*Instructions to follow*.
What is needed is every line of the data that includes the word "องเร". Please copy each one.

Page images and extracted text
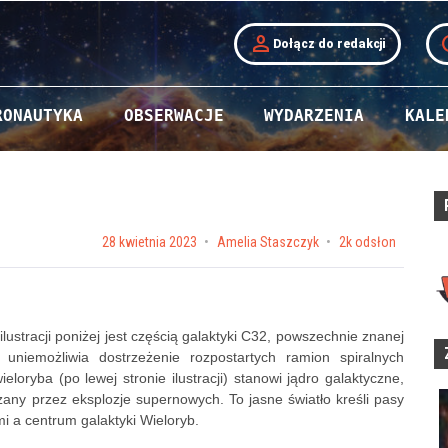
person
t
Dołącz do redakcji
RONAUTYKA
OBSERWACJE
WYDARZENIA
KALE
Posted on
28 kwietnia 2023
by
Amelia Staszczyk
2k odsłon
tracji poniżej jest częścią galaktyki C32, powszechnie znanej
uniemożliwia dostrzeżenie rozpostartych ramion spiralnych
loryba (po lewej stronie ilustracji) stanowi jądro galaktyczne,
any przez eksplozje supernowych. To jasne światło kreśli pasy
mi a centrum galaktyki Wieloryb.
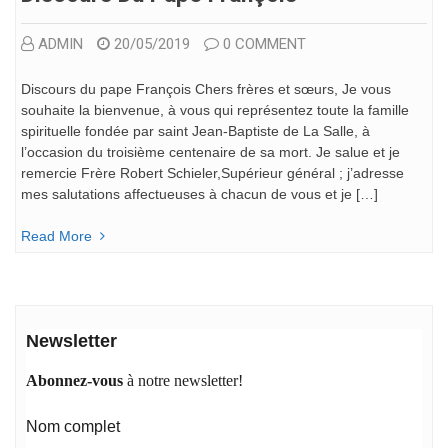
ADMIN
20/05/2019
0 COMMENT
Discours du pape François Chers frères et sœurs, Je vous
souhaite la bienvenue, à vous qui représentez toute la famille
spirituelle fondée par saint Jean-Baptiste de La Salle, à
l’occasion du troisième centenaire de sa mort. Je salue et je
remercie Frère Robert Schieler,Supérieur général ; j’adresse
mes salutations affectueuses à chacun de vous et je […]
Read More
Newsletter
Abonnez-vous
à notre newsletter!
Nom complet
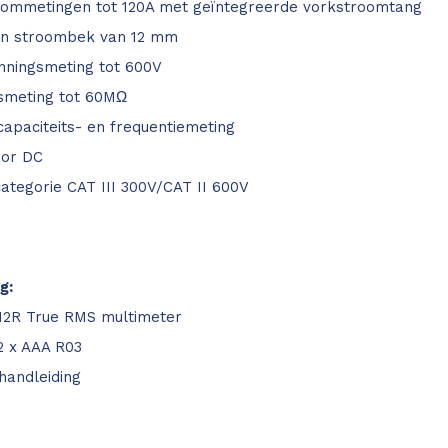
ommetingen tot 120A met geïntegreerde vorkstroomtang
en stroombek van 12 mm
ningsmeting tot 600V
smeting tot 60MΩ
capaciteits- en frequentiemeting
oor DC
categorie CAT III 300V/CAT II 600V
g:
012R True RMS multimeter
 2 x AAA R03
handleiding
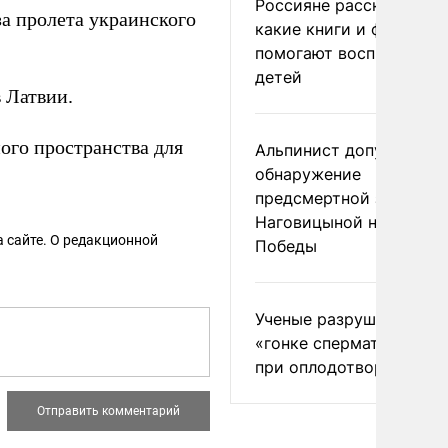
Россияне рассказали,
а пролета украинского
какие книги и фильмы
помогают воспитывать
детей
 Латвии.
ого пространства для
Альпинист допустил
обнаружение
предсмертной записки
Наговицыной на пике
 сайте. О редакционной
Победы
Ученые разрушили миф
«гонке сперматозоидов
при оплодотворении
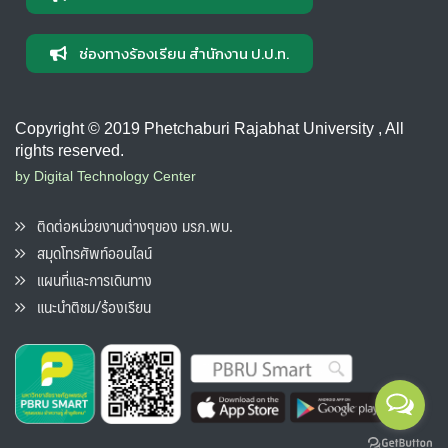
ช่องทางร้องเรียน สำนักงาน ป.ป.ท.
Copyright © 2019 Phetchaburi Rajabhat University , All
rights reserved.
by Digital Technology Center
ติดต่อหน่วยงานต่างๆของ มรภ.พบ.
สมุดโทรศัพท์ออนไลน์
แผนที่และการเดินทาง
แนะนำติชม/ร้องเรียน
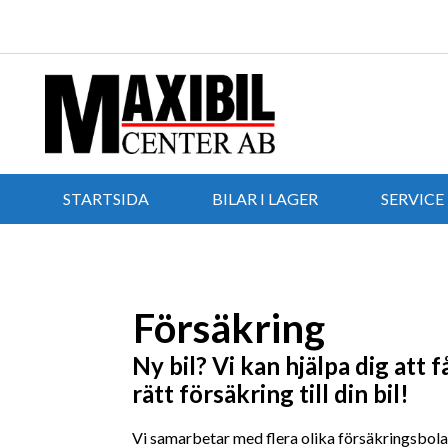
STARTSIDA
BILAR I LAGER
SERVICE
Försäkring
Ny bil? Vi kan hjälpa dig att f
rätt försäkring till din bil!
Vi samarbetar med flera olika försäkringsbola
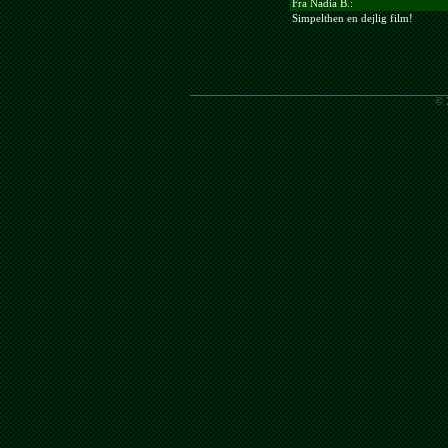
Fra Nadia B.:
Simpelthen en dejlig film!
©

*Exercise output*.
ช่องทางร้องเรียน สำนักงาน ป.ป.ท.
แนะนำติชม/ร้องเรียน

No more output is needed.